44) Where Eagles Dare
The bombastic opener to 1983’s Piece Of Mind, Bruce Dickinson regales the listener with a war story of bullets and blizzards, amidst a triumphant soundtrack that is as acrobatic rhythmically as it is imagistic, based on the 1968 movie of the same name.
“I remember that quite vividly, because first of all, I was a huge fan of the movie – we all were,” said Bruce Dickinson. “And secondly, there’s a drum part on it which is great. Nicko wanted to use a double bass drum and we wouldn’t let him and he did the whole thing with a single bass drum, and he still does and still refuses to use double bass drums. Because after playing that bit with a single bass drum pedal, he’s like, ‘No, that’s it. I’m going to use a single bass drum pedal. Everybody else is going to have to catch up.’”
Speaking to Hammer about the song, Mastodon drummer Brann Dailor said Where Eagles Dare was the first Iron Maiden song he ever heard. “I bought Piece Of Mind, and when Where Eagles Dare came in, it just hooked me. That drum fill alone was more than enough. What an album opener!”
43) Sign Of The Cross
How would Maiden officially kick off the Blaze era following Bruce’s departure? With a dark and lumbering 11-minute monster, that’s how! The X Factor’s opening track Sign Of The Cross rolls along on a sinister, rumbling bassline, gaining bonus metal points for those sweet sinister monk chants.
Many of the songs The X Factor were based on movies and books, and Sign Of The Cross came from the Umberto Eco novel The Name Of The Rose. It’s one of the few Blaze Bayley era songs to remain in Iron Maiden’s set following Bruce Dickinson’s return.
42) The Longest Day
“From the same album as The Pilgrim – the war concept record A Matter Of Life And Death – comes this account of the D-Day landings. It’s relatively optimistic war song for Maiden, as the soldier in question doesn’t actually die. When stood next to the band’s other tales of fallen soldiers dying far from home, The Longest Day is positively jubilant,” author and Iron Maiden fan John Higgs told Louder.
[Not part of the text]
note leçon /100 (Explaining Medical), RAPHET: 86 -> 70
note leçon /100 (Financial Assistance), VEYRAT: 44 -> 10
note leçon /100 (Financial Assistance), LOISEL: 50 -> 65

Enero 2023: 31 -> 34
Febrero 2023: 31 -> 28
The Longest Day stands out because of its spine-tingling building of tension during the verses and then the explosive euphoria of that towering chorus. Oh no, hang on… it’s not the chorus, it’s the bridge. And then the actual chorus arrives, and it’s ridiculously huge.
“Lots of Maiden songs gives me goosebumps, but the first time I heard this gem from A Matter Of Life And Death, I nearly fell off my chair,” said resident Metal Hammer superfan Dom Lawson. “Best played at excruciating volume, it’s a dark and devastating paean to the horrors of D-Day.”
41) Coming Home
One of Iron Maiden’s most earnest and uplifting tracks ever, Coming Home perfectly encapsulates the feeling of touching back down on home turf after a long time away. Released as a radio single in October 2010, it’s the ultimate lighters-up, arms-loft heavy metal anthem.
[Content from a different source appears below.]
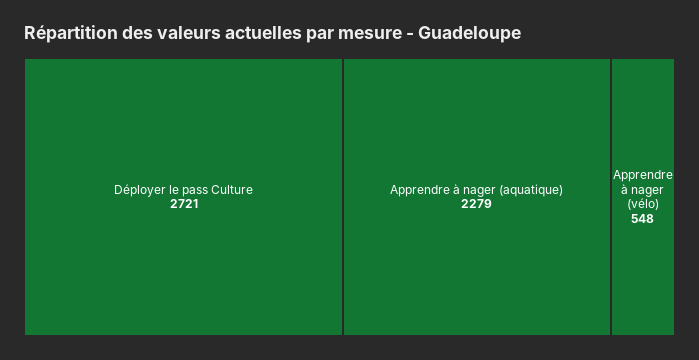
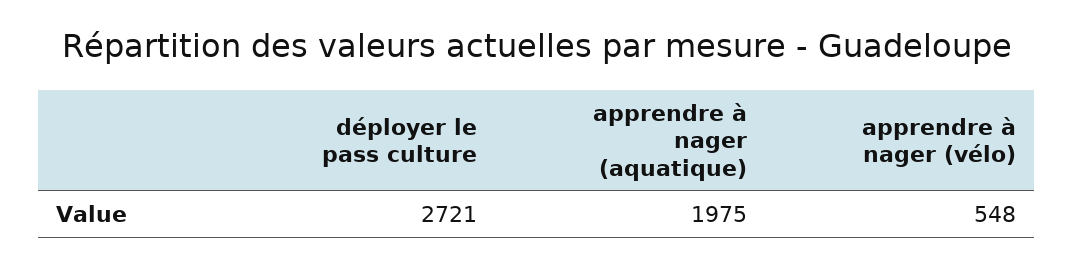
Apprendre à nager (aquatique): 2279 -> 1975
Despite Iron Maiden rarely being celebrated for their ballads (because rampant guitars are much more fun), Coming Home was an instant hit with just about every metalhead across the planet upon The Final Frontier’s release. It’s bombastic, stirring and poignant in equal measure and showcases Bruce Dickinson’s extraordinary vocal ability. Understandably, it became an instant live favourite.